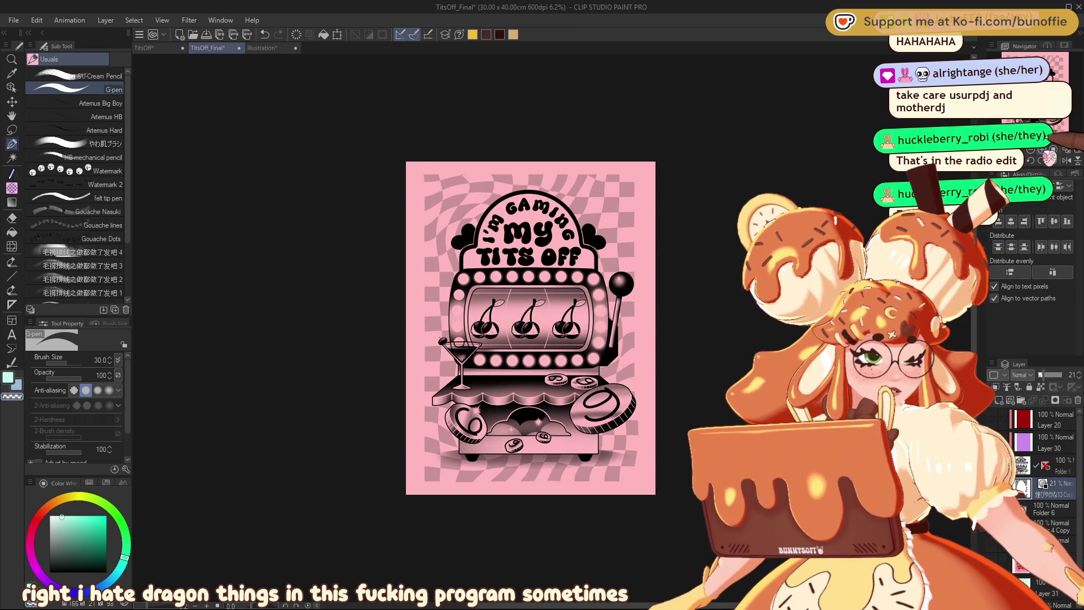
{"action": "scroll", "coordinate": [543, 367], "scroll_direction": "up", "scroll_amount": 1}
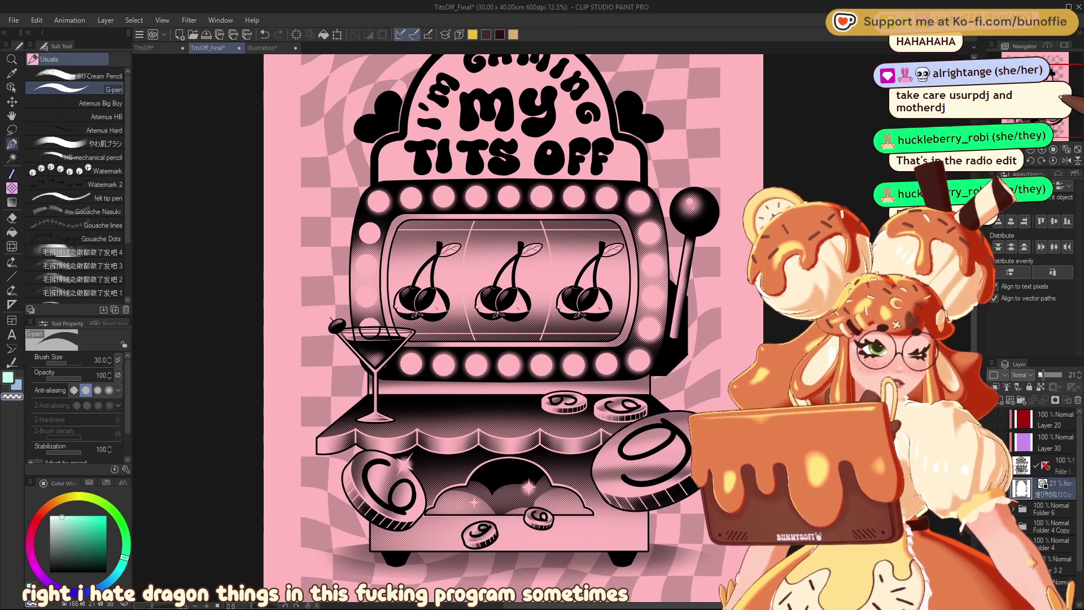
{"action": "scroll", "coordinate": [512, 325], "scroll_direction": "down", "scroll_amount": 1}
{"action": "left_click", "coordinate": [1061, 464]}
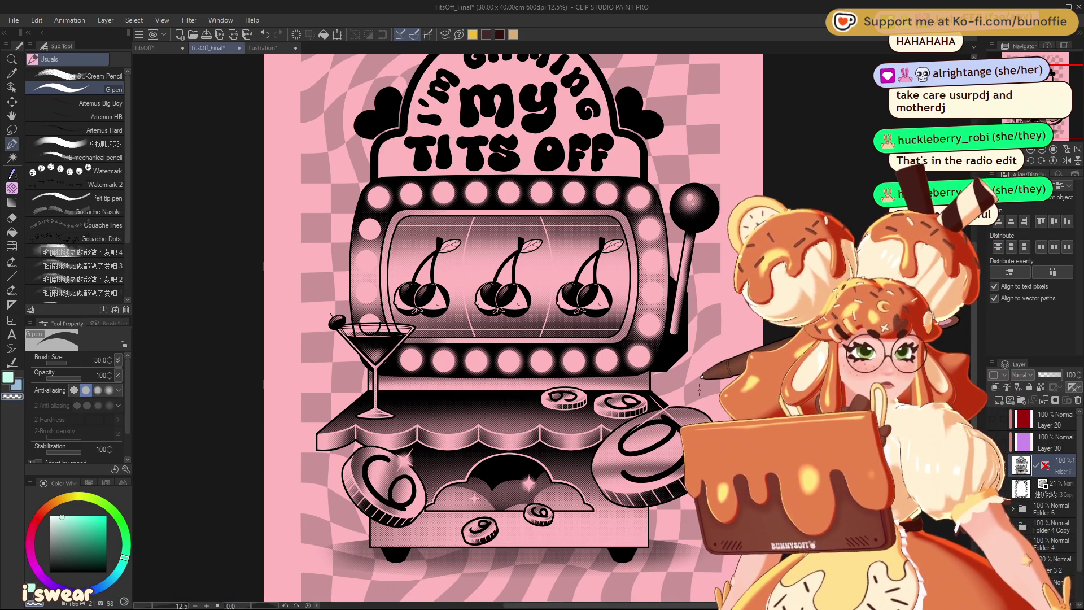
{"action": "left_click", "coordinate": [11, 188]}
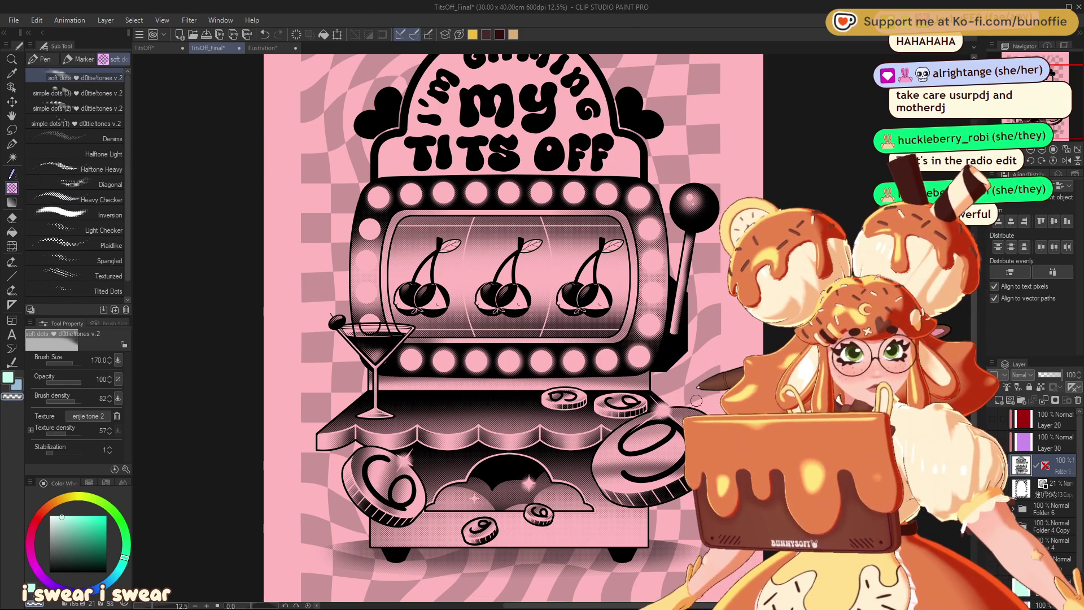
Step: Zoom in on the coins and draw light sparkle lines with the G-pen on the large coin
{"action": "key", "text": "ctrl+minus"}
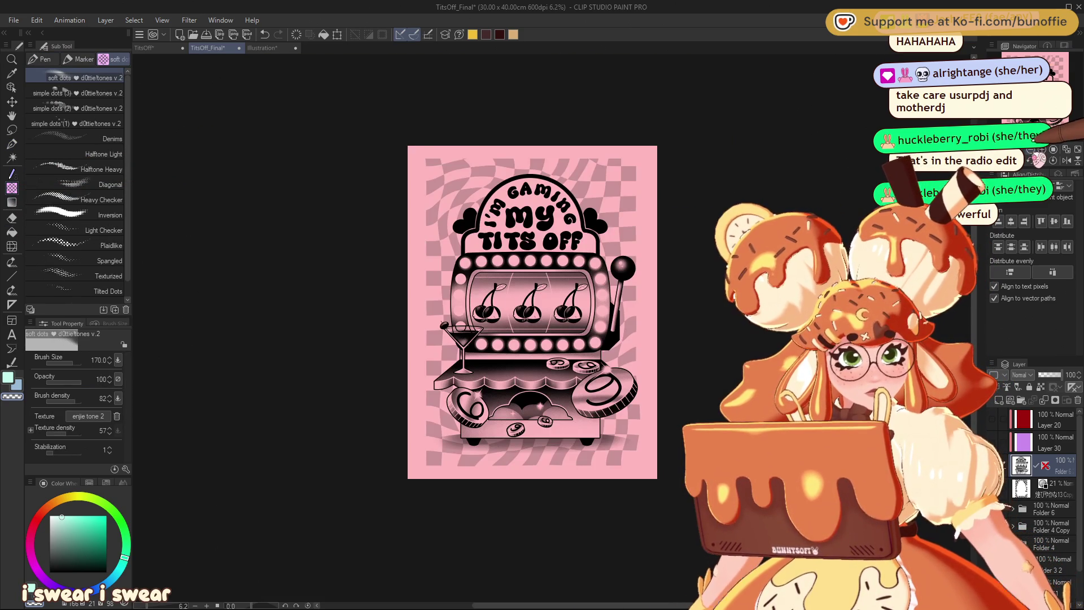
{"action": "key", "text": "ctrl+plus"}
{"action": "key", "text": "ctrl+plus"}
{"action": "left_click_drag", "start_coordinate": [565, 395], "coordinate": [415, 249]}
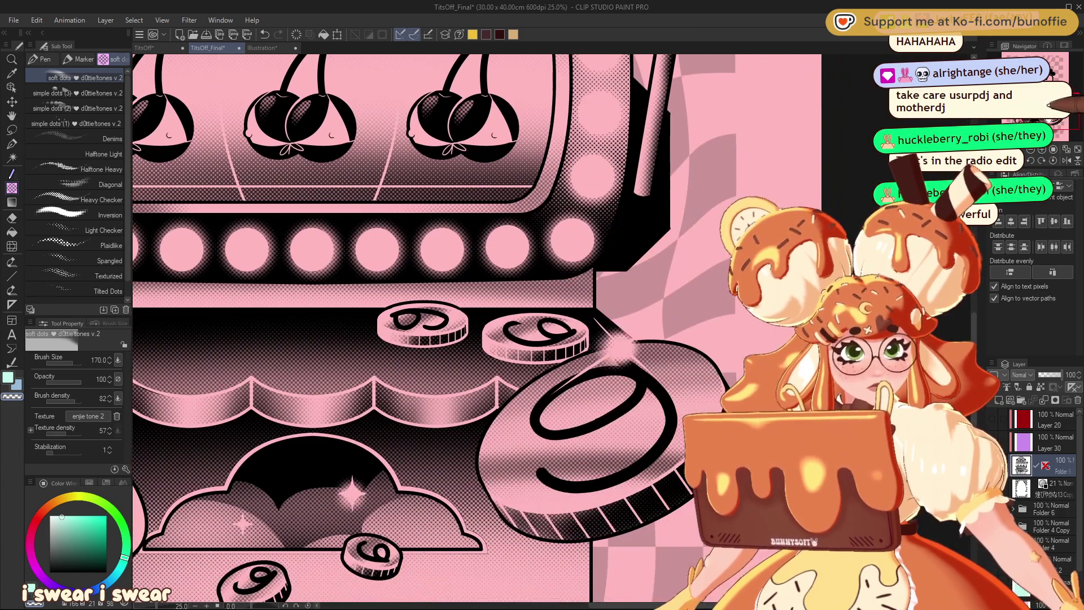
{"action": "left_click", "coordinate": [12, 143]}
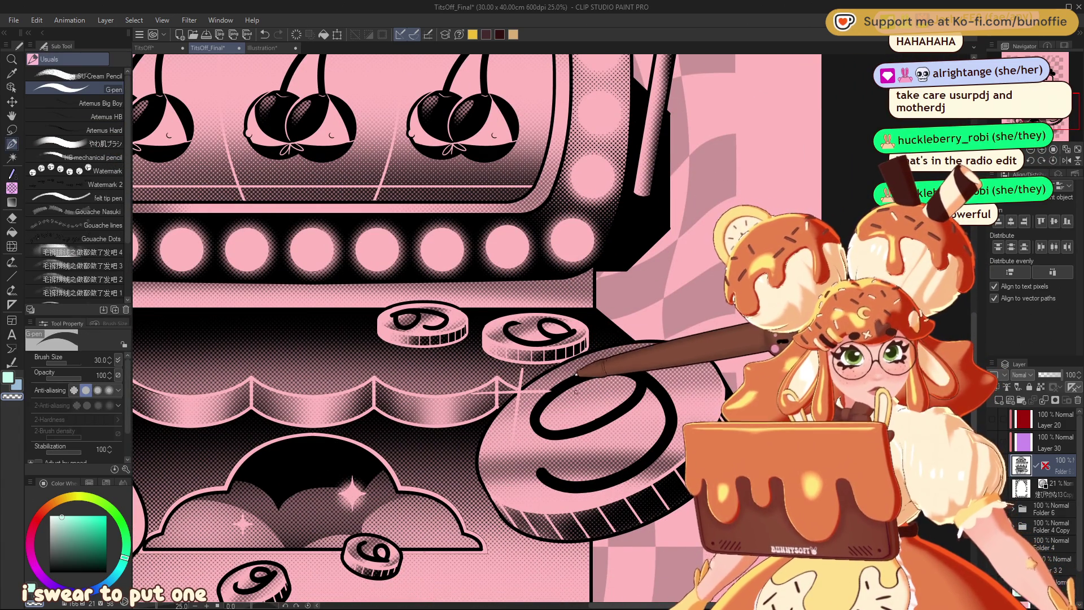
{"action": "mouse_move", "coordinate": [467, 382]}
{"action": "left_mouse_down"}
{"action": "mouse_move", "coordinate": [559, 398]}
{"action": "mouse_move", "coordinate": [511, 398]}
{"action": "left_mouse_up"}
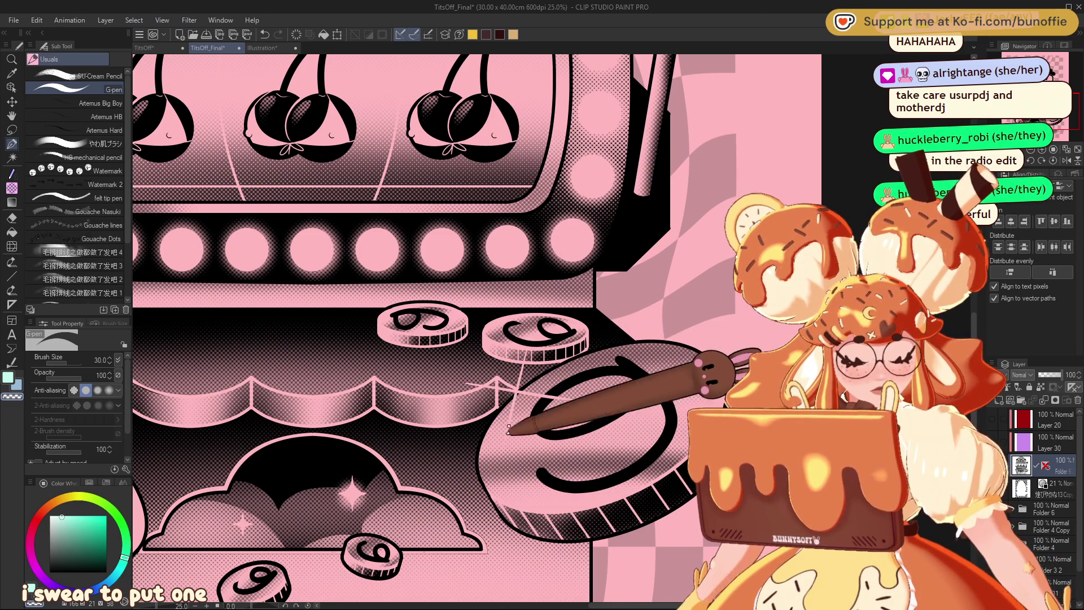
Step: Return to the soft dots halftone brush and zoom out to review the coins and slot machine
{"action": "left_click", "coordinate": [11, 187]}
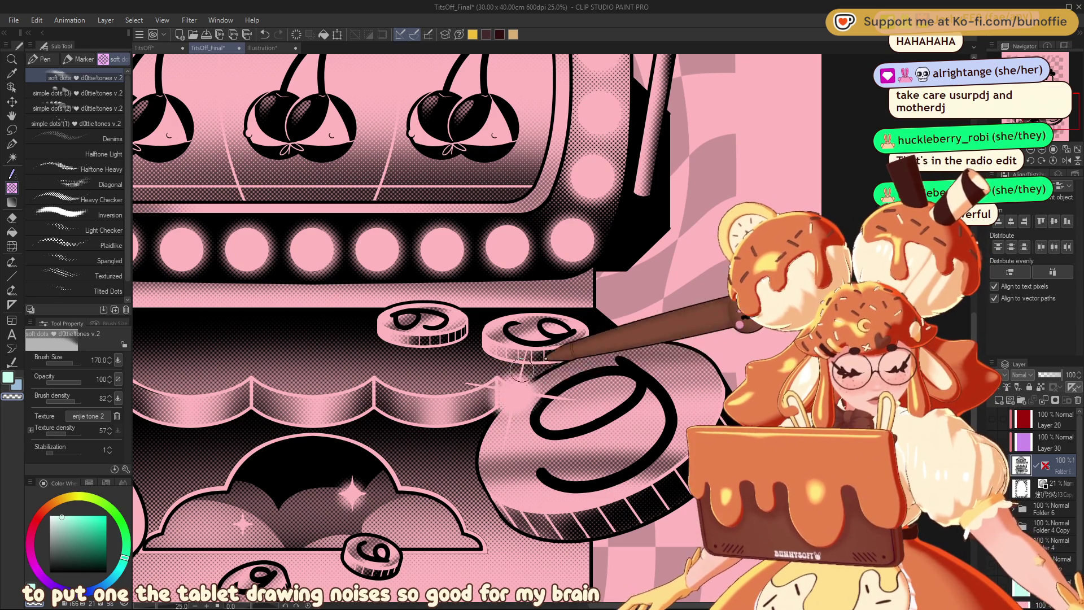
{"action": "key", "text": "ctrl+minus"}
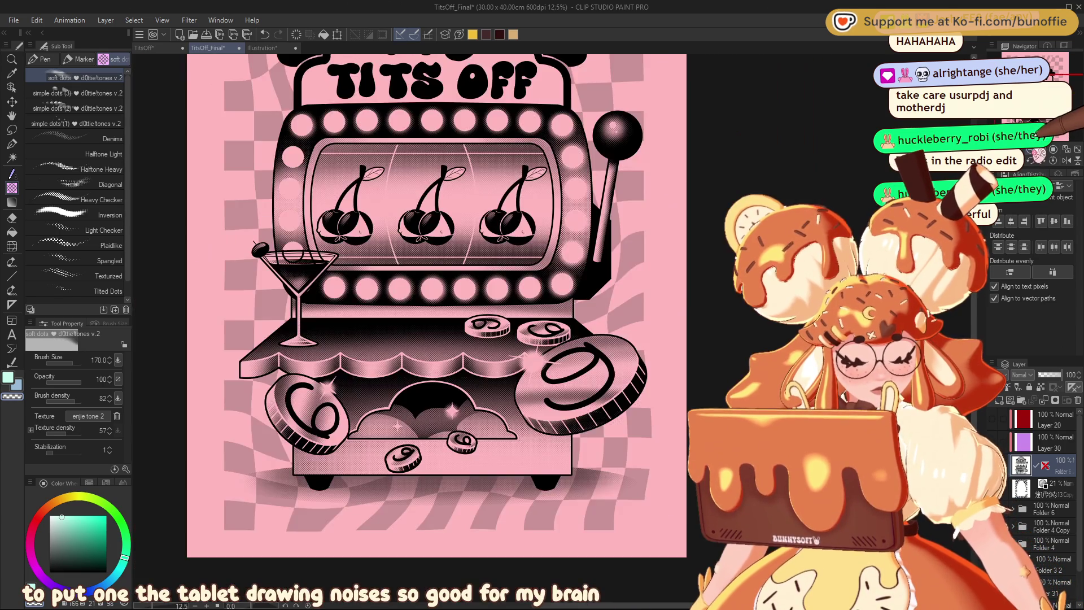
{"action": "key", "text": "ctrl+minus"}
{"action": "key", "text": "ctrl+plus"}
{"action": "scroll", "coordinate": [608, 378], "scroll_direction": "up", "scroll_amount": 5}
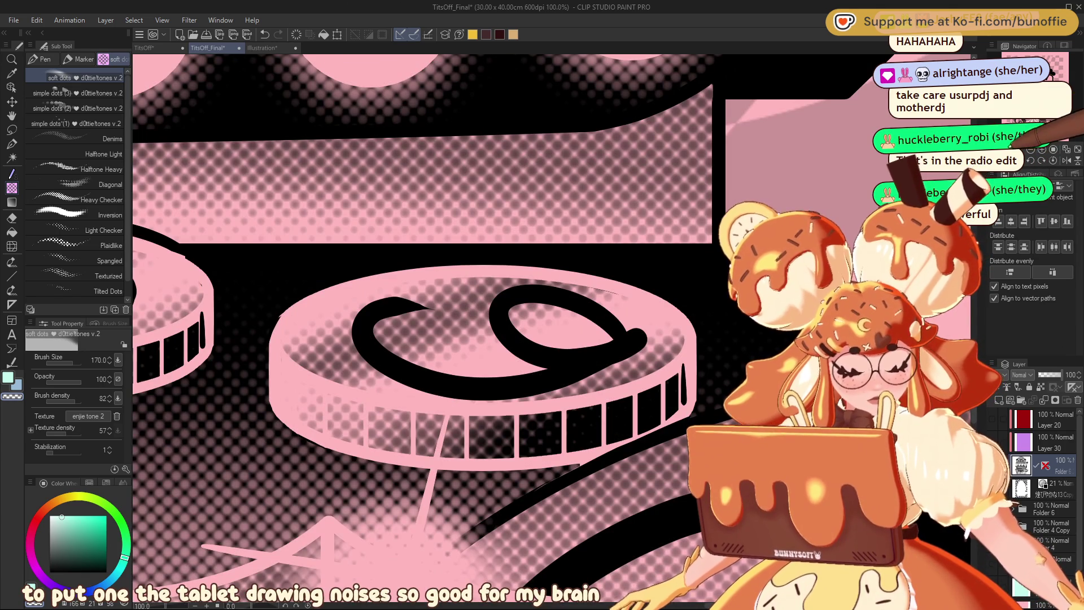
{"action": "scroll", "coordinate": [534, 212], "scroll_direction": "down", "scroll_amount": 4}
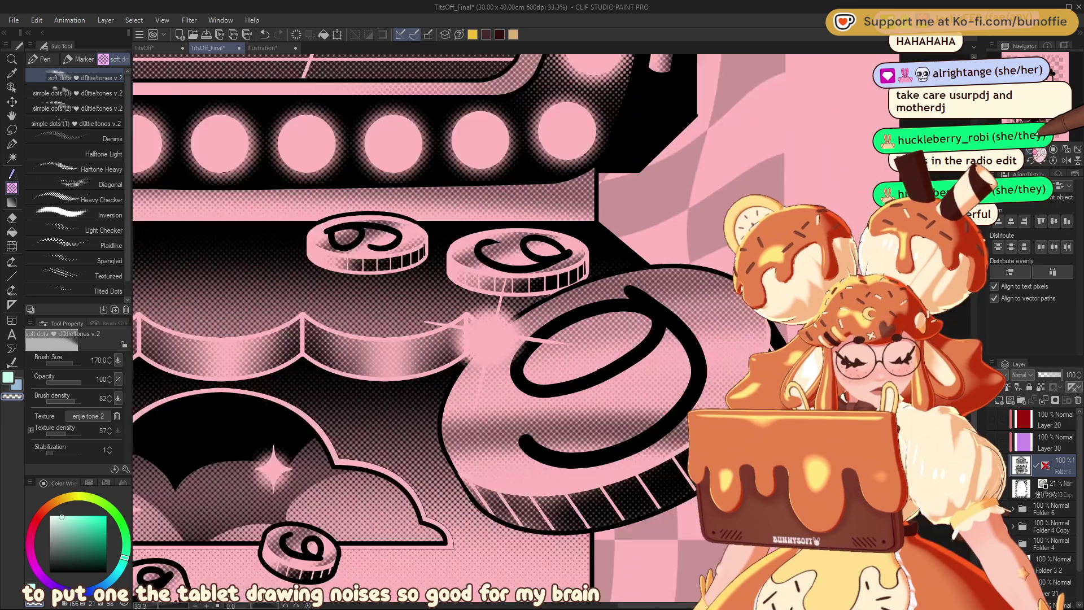
{"action": "key", "text": "ctrl+minus"}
== == ==
EXERCISE PROMPT:
For each line in the entries that holds "Step", return that line.

WRITTEN SOLUTION:
Step: Zoom in on the coins and draw light sparkle lines with the G-pen on the large coin
Step: Return to the soft dots halftone brush and zoom out to review the coins and slot machine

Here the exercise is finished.